Within 30_model_assessment, model selection remains compatibility-aware:

  • compatible runs write loo, waic, and comparison outputs
  • incompatible runs write model_selection_status.json
  • compatibility unavailability is non-fatal

How to read the important outputs

Start with these artefacts:

  • run_manifest.json
    • run identity, versions, timestamps, stage status, and top-level artefact links
  • 00_run_metadata/config.source.yaml
    • the authored YAML
  • 00_run_metadata/config.resolved.yaml
    • the same YAML after runtime path resolution
  • 10_validation/validation_spec.json
    • validation provenance for validation-aware runs only
    • not present in the default bundled demos because they run as full-sample fits
  • 30_model_assessment/diagnostics_bundle.json
    • the stable machine-readable record of diagnostics export state
  • 30_model_assessment/model_results_summary.html
    • the wrapped Meridian assessment summary
  • 40_decomposition/summary_metrics.csv
    • the easiest tabular decomposition output to inspect first

For model selection, keep the boundary honest:

  • LOO and WAIC are only available for compatible fitted Meridian models
  • validation fits and other incompatible cases will record model_selection_status.json instead
  • the package does not pretend unsupported runs have valid Bayesian comparison outputs
  • the bundled demos are configured as full-sample fits, so they should write loo_summary.json and waic_summary.json by default

For response curves and optimisation:

  • these outputs are useful for scenario and allocation review
  • they are not a substitute for checking diagnostics, validation provenance, or model-selection compatibility first

For visual review, each stage now keeps its PNG exports inside a local plots/ subdirectory rather than mixing image files into the stage root. That keeps the machine-readable exports and the human-review plots in one predictable place.

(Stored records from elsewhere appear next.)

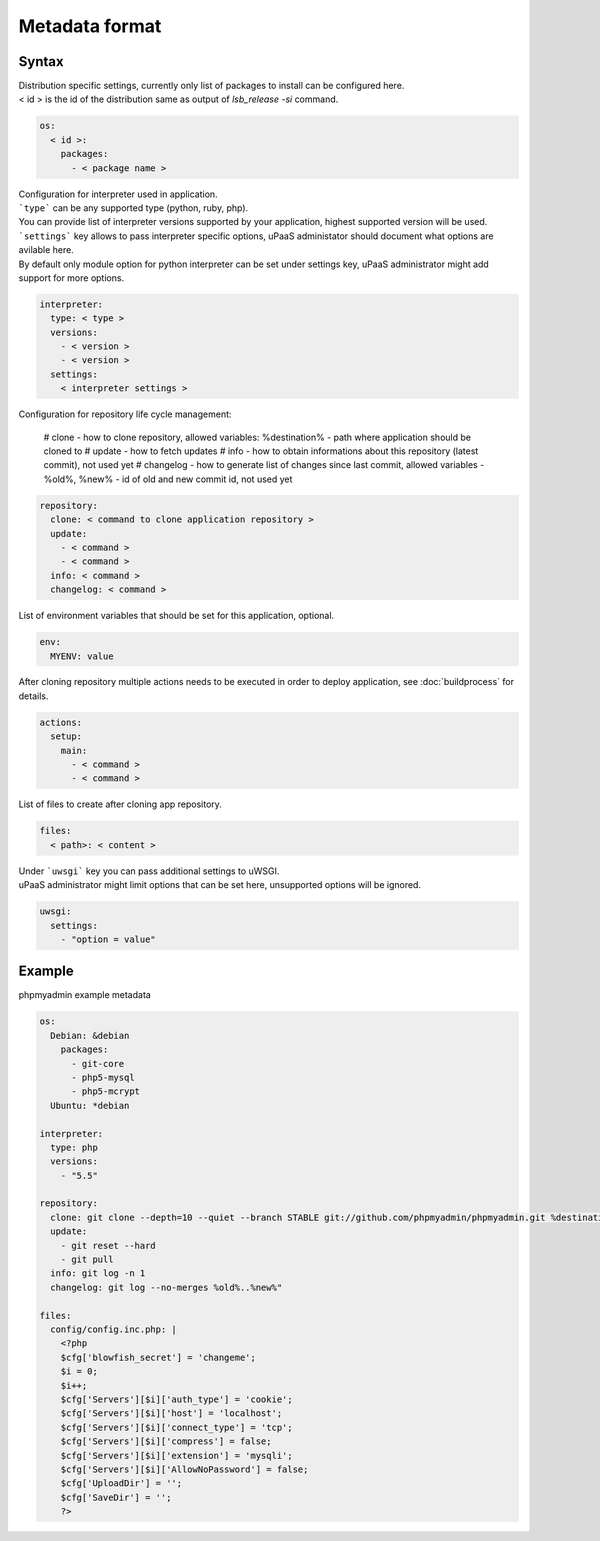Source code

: Metadata format
===============


Syntax
------

| Distribution specific settings, currently only list of packages to install can be configured here.
| < id > is the id of the distribution same as output of `lsb_release -si` command.

.. code-block:: yaml

    os:
      < id >:
        packages:
          - < package name >

| Configuration for interpreter used in application.
| ```type``` can be any supported type (python, ruby, php).
| You can provide list of interpreter versions supported by your application, highest supported version will be used.
| ```settings``` key allows to pass interpreter specific options, uPaaS administator should document what options are avilable here.
| By default only module option for python interpreter can be set under settings key, uPaaS administrator might add support for more options.

.. code-block:: yaml

    interpreter:
      type: < type >
      versions:
        - < version >
        - < version >
      settings:
        < interpreter settings >

Configuration for repository life cycle management:

    # clone - how to clone repository, allowed variables: %destination% - path where application should be cloned to
    # update - how to fetch updates
    # info - how to obtain informations about this repository (latest commit), not used yet
    # changelog - how to generate list of changes since last commit, allowed variables - %old%, %new% - id of old and new commit id, not used yet

.. code-block:: yaml

    repository:
      clone: < command to clone application repository >
      update:
        - < command >
        - < command >
      info: < command >
      changelog: < command >

List of environment variables that should be set for this application, optional.

.. code-block:: yaml

    env:
      MYENV: value

After cloning repository multiple actions needs to be executed in order to deploy application, see :doc:`buildprocess` for details.

.. code-block:: yaml

    actions:
      setup:
        main:
          - < command >
          - < command >

List of files to create after cloning app repository.

.. code-block:: yaml

    files:
      < path>: < content >

| Under ```uwsgi``` key you can pass additional settings to uWSGI.
| uPaaS administrator might limit options that can be set here, unsupported options will be ignored.

.. code-block:: yaml

    uwsgi:
      settings:
        - "option = value"

Example
-------

phpmyadmin example metadata

.. code-block:: yaml

    os:
      Debian: &debian
        packages:
          - git-core
          - php5-mysql
          - php5-mcrypt
      Ubuntu: *debian

    interpreter:
      type: php
      versions:
        - "5.5"

    repository:
      clone: git clone --depth=10 --quiet --branch STABLE git://github.com/phpmyadmin/phpmyadmin.git %destination%
      update:
        - git reset --hard
        - git pull
      info: git log -n 1
      changelog: git log --no-merges %old%..%new%"

    files:
      config/config.inc.php: |
        <?php
        $cfg['blowfish_secret'] = 'changeme';
        $i = 0;
        $i++;
        $cfg['Servers'][$i]['auth_type'] = 'cookie';
        $cfg['Servers'][$i]['host'] = 'localhost';
        $cfg['Servers'][$i]['connect_type'] = 'tcp';
        $cfg['Servers'][$i]['compress'] = false;
        $cfg['Servers'][$i]['extension'] = 'mysqli';
        $cfg['Servers'][$i]['AllowNoPassword'] = false;
        $cfg['UploadDir'] = '';
        $cfg['SaveDir'] = '';
        ?>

If you are new to the repository, use this order:

  1. run meridian-tools demo --list
  2. run one of the bundled demos
  3. open run_manifest.json
  4. inspect 00_run_metadata/config.source.yaml
  5. inspect 30_model_assessment/diagnostics_bundle.json
  6. inspect 40_decomposition/summary_metrics.csv
  7. inspect 60_response_curves/ and 70_optimisation/ if those stages ran

If you are working from a source checkout, python runme.py demo --list and python runme.py demo ... remain equivalent convenience wrappers.

That sequence shows the wrapper value quickly: one YAML config in, one structured run directory out, with the Meridian and meridian-tools artefacts kept in one predictable place.